**Exercise data**
****************

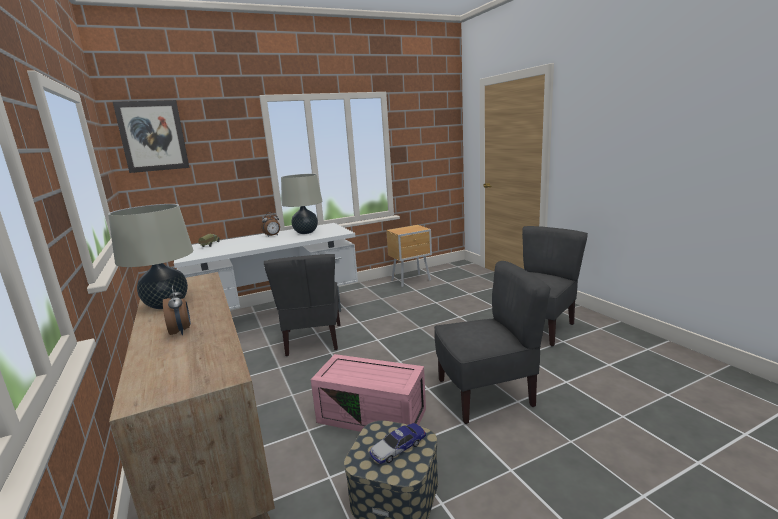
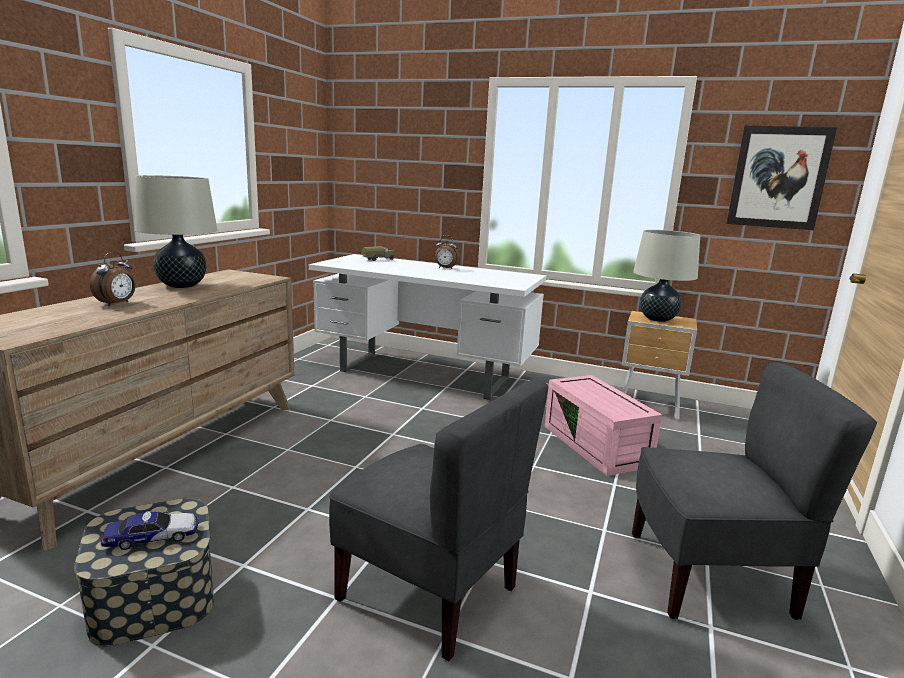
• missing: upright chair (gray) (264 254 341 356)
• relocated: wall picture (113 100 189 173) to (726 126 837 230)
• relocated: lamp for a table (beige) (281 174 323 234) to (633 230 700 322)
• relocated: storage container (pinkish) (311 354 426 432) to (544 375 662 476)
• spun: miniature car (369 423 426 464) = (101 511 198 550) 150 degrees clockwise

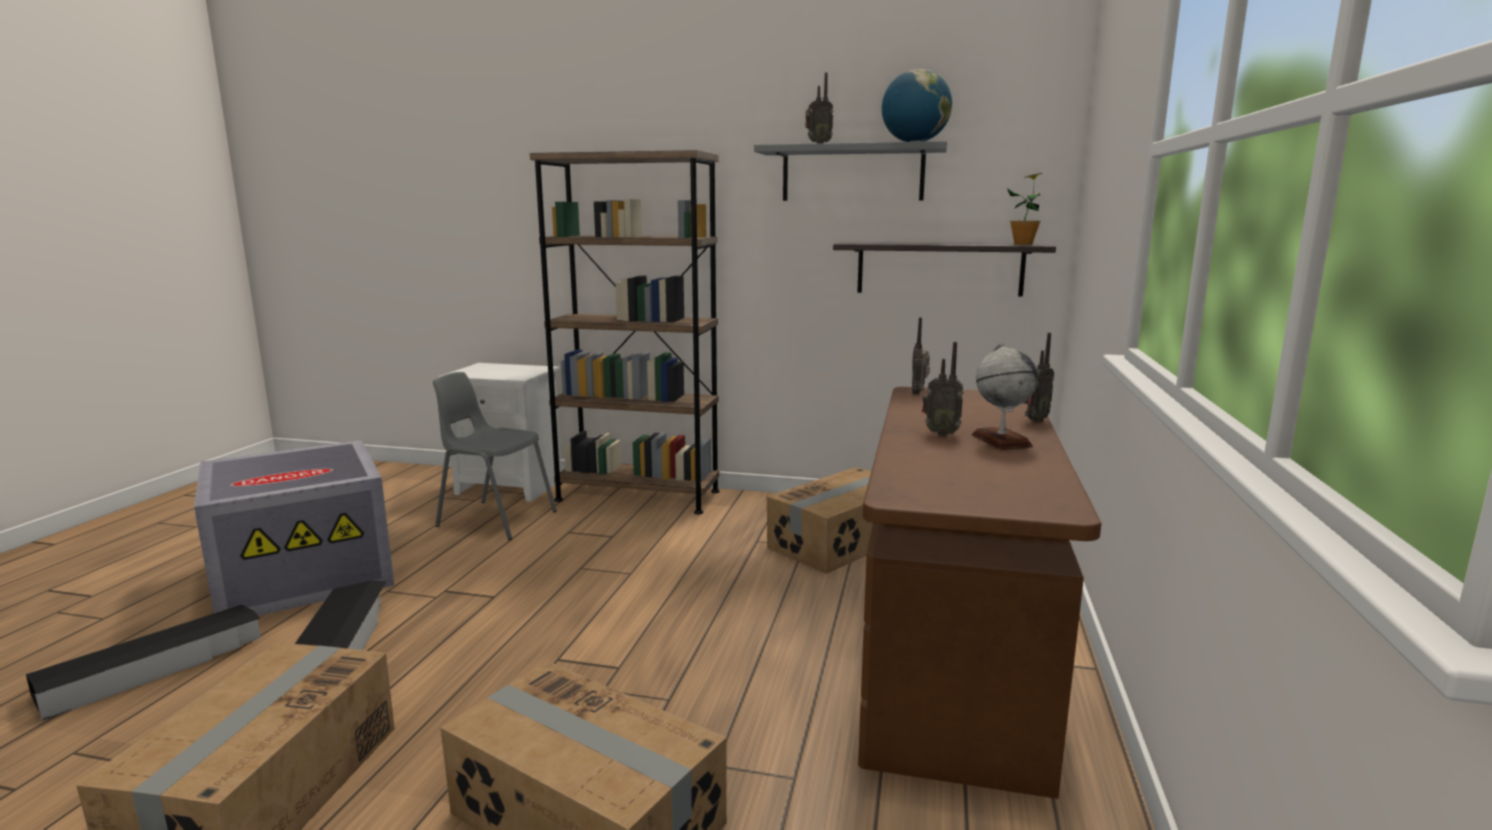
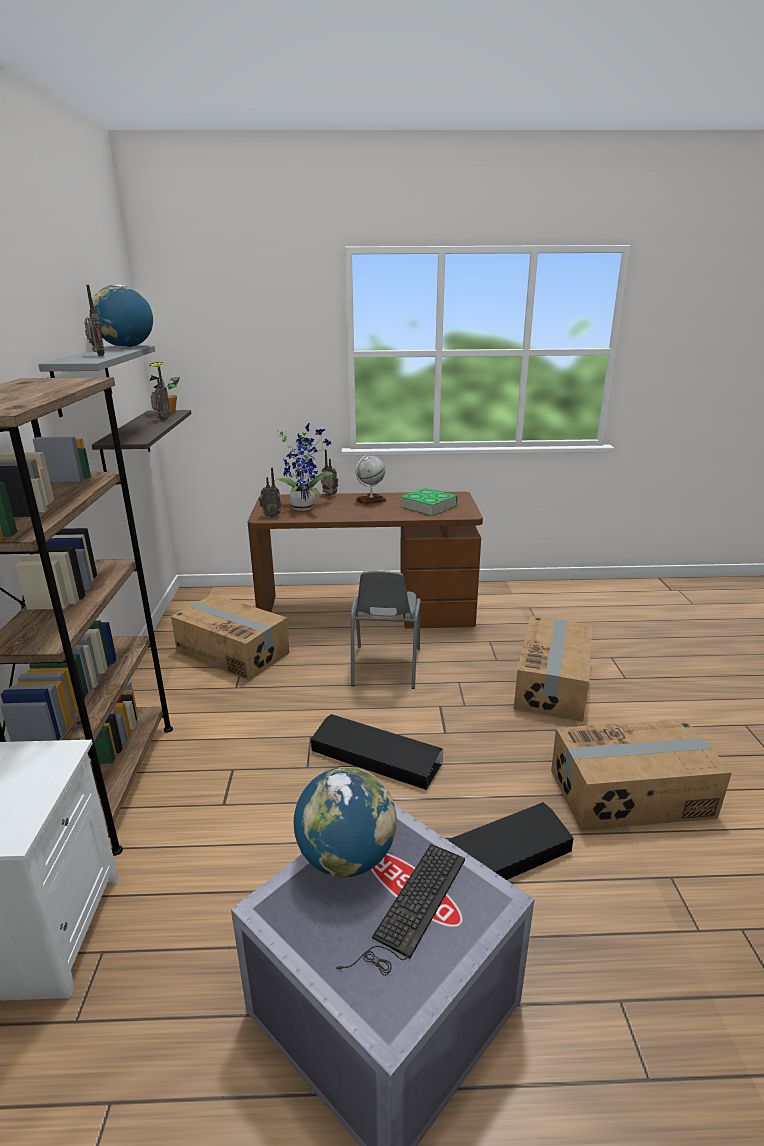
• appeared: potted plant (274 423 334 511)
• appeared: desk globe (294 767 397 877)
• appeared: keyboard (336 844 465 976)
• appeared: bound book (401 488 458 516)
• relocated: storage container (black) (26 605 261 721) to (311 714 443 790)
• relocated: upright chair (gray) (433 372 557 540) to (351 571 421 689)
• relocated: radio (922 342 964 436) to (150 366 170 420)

****************

**Problem to solve**
Repeat word for word, leaving out the pictures, each line of the records from the line that holds "230 700 322)" through the final one.

**Written response**
• relocated: lamp for a table (beige) (281 174 323 234) to (633 230 700 322)
• relocated: storage container (pinkish) (311 354 426 432) to (544 375 662 476)
• spun: miniature car (369 423 426 464) = (101 511 198 550) 150 degrees clockwise

• appeared: potted plant (274 423 334 511)
• appeared: desk globe (294 767 397 877)
• appeared: keyboard (336 844 465 976)
• appeared: bound book (401 488 458 516)
• relocated: storage container (black) (26 605 261 721) to (311 714 443 790)
• relocated: upright chair (gray) (433 372 557 540) to (351 571 421 689)
• relocated: radio (922 342 964 436) to (150 366 170 420)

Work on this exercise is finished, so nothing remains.